§ **Your instructions**
Transcribe all of the entries, matching each one exactly.

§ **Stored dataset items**
________________
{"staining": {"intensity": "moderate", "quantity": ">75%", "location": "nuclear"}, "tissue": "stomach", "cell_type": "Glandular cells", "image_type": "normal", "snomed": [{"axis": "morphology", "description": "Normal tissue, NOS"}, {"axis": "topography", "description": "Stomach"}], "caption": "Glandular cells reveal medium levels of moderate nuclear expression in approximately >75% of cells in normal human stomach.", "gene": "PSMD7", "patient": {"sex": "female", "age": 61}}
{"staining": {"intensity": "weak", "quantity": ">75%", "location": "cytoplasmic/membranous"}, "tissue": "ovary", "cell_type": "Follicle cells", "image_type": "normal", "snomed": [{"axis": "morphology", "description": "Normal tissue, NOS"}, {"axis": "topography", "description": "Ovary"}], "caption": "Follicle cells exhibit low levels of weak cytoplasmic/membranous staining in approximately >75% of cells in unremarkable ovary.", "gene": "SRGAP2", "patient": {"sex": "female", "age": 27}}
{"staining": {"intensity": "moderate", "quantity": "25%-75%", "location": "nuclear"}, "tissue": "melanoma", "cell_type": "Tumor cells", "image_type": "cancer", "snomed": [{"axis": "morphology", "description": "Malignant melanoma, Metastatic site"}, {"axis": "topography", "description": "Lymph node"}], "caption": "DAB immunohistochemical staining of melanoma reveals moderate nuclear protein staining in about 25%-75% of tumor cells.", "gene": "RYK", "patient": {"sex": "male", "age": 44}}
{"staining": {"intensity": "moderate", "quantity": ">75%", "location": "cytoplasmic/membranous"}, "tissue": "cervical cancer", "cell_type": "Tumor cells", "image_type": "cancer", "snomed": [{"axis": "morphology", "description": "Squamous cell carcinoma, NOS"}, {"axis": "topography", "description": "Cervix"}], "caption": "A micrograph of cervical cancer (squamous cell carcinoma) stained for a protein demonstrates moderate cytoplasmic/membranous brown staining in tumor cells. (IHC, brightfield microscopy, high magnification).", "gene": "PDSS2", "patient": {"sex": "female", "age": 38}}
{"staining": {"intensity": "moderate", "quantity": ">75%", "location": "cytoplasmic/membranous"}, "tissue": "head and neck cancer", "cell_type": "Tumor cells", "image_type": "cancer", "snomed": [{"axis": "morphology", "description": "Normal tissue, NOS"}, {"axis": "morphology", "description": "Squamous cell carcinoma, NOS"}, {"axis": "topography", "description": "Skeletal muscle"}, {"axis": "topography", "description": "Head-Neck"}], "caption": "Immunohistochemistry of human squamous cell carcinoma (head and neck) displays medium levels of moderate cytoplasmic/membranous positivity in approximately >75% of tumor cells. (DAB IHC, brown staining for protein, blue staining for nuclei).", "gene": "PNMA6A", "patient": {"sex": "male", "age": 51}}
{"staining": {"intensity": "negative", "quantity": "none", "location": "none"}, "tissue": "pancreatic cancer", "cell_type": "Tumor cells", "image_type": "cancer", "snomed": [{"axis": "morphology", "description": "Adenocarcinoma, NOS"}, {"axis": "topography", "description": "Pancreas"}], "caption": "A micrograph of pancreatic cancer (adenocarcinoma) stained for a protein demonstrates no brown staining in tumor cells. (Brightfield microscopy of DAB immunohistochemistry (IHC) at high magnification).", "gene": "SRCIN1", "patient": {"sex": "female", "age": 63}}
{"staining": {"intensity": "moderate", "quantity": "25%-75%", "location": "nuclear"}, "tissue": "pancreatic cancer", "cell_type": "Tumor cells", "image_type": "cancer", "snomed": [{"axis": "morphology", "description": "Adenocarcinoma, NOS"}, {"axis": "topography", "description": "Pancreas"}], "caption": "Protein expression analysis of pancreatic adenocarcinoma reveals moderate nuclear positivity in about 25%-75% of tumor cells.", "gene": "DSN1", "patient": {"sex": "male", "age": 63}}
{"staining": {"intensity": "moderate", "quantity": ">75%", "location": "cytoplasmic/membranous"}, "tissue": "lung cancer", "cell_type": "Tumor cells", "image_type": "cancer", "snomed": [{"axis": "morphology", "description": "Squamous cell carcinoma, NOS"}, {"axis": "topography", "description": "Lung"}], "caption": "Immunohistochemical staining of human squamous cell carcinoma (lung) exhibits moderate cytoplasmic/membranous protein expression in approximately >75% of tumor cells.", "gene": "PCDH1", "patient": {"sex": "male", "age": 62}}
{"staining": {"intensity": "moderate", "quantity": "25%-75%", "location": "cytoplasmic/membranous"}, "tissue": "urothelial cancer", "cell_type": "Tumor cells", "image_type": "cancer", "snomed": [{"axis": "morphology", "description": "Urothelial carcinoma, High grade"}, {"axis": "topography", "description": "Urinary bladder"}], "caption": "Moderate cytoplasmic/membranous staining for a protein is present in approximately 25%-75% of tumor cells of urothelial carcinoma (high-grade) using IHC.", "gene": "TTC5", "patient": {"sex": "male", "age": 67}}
________________
§ **Solution to the exercise**
{"staining": {"intensity": "moderate", "quantity": ">75%", "location": "nuclear"}, "tissue": "stomach", "cell_type": "Glandular cells", "image_type": "normal", "snomed": [{"axis": "morphology", "description": "Normal tissue, NOS"}, {"axis": "topography", "description": "Stomach"}], "caption": "Glandular cells reveal medium levels of moderate nuclear expression in approximately >75% of cells in normal human stomach.", "gene": "PSMD7", "patient": {"sex": "female", "age": 61}}
{"staining": {"intensity": "weak", "quantity": ">75%", "location": "cytoplasmic/membranous"}, "tissue": "ovary", "cell_type": "Follicle cells", "image_type": "normal", "snomed": [{"axis": "morphology", "description": "Normal tissue, NOS"}, {"axis": "topography", "description": "Ovary"}], "caption": "Follicle cells exhibit low levels of weak cytoplasmic/membranous staining in approximately >75% of cells in unremarkable ovary.", "gene": "SRGAP2", "patient": {"sex": "female", "age": 27}}
{"staining": {"intensity": "moderate", "quantity": "25%-75%", "location": "nuclear"}, "tissue": "melanoma", "cell_type": "Tumor cells", "image_type": "cancer", "snomed": [{"axis": "morphology", "description": "Malignant melanoma, Metastatic site"}, {"axis": "topography", "description": "Lymph node"}], "caption": "DAB immunohistochemical staining of melanoma reveals moderate nuclear protein staining in about 25%-75% of tumor cells.", "gene": "RYK", "patient": {"sex": "male", "age": 44}}
{"staining": {"intensity": "moderate", "quantity": ">75%", "location": "cytoplasmic/membranous"}, "tissue": "cervical cancer", "cell_type": "Tumor cells", "image_type": "cancer", "snomed": [{"axis": "morphology", "description": "Squamous cell carcinoma, NOS"}, {"axis": "topography", "description": "Cervix"}], "caption": "A micrograph of cervical cancer (squamous cell carcinoma) stained for a protein demonstrates moderate cytoplasmic/membranous brown staining in tumor cells. (IHC, brightfield microscopy, high magnification).", "gene": "PDSS2", "patient": {"sex": "female", "age": 38}}
{"staining": {"intensity": "moderate", "quantity": ">75%", "location": "cytoplasmic/membranous"}, "tissue": "head and neck cancer", "cell_type": "Tumor cells", "image_type": "cancer", "snomed": [{"axis": "morphology", "description": "Normal tissue, NOS"}, {"axis": "morphology", "description": "Squamous cell carcinoma, NOS"}, {"axis": "topography", "description": "Skeletal muscle"}, {"axis": "topography", "description": "Head-Neck"}], "caption": "Immunohistochemistry of human squamous cell carcinoma (head and neck) displays medium levels of moderate cytoplasmic/membranous positivity in approximately >75% of tumor cells. (DAB IHC, brown staining for protein, blue staining for nuclei).", "gene": "PNMA6A", "patient": {"sex": "male", "age": 51}}
{"staining": {"intensity": "negative", "quantity": "none", "location": "none"}, "tissue": "pancreatic cancer", "cell_type": "Tumor cells", "image_type": "cancer", "snomed": [{"axis": "morphology", "description": "Adenocarcinoma, NOS"}, {"axis": "topography", "description": "Pancreas"}], "caption": "A micrograph of pancreatic cancer (adenocarcinoma) stained for a protein demonstrates no brown staining in tumor cells. (Brightfield microscopy of DAB immunohistochemistry (IHC) at high magnification).", "gene": "SRCIN1", "patient": {"sex": "female", "age": 63}}
{"staining": {"intensity": "moderate", "quantity": "25%-75%", "location": "nuclear"}, "tissue": "pancreatic cancer", "cell_type": "Tumor cells", "image_type": "cancer", "snomed": [{"axis": "morphology", "description": "Adenocarcinoma, NOS"}, {"axis": "topography", "description": "Pancreas"}], "caption": "Protein expression analysis of pancreatic adenocarcinoma reveals moderate nuclear positivity in about 25%-75% of tumor cells.", "gene": "DSN1", "patient": {"sex": "male", "age": 63}}
{"staining": {"intensity": "moderate", "quantity": ">75%", "location": "cytoplasmic/membranous"}, "tissue": "lung cancer", "cell_type": "Tumor cells", "image_type": "cancer", "snomed": [{"axis": "morphology", "description": "Squamous cell carcinoma, NOS"}, {"axis": "topography", "description": "Lung"}], "caption": "Immunohistochemical staining of human squamous cell carcinoma (lung) exhibits moderate cytoplasmic/membranous protein expression in approximately >75% of tumor cells.", "gene": "PCDH1", "patient": {"sex": "male", "age": 62}}
{"staining": {"intensity": "moderate", "quantity": "25%-75%", "location": "cytoplasmic/membranous"}, "tissue": "urothelial cancer", "cell_type": "Tumor cells", "image_type": "cancer", "snomed": [{"axis": "morphology", "description": "Urothelial carcinoma, High grade"}, {"axis": "topography", "description": "Urinary bladder"}], "caption": "Moderate cytoplasmic/membranous staining for a protein is present in approximately 25%-75% of tumor cells of urothelial carcinoma (high-grade) using IHC.", "gene": "TTC5", "patient": {"sex": "male", "age": 67}}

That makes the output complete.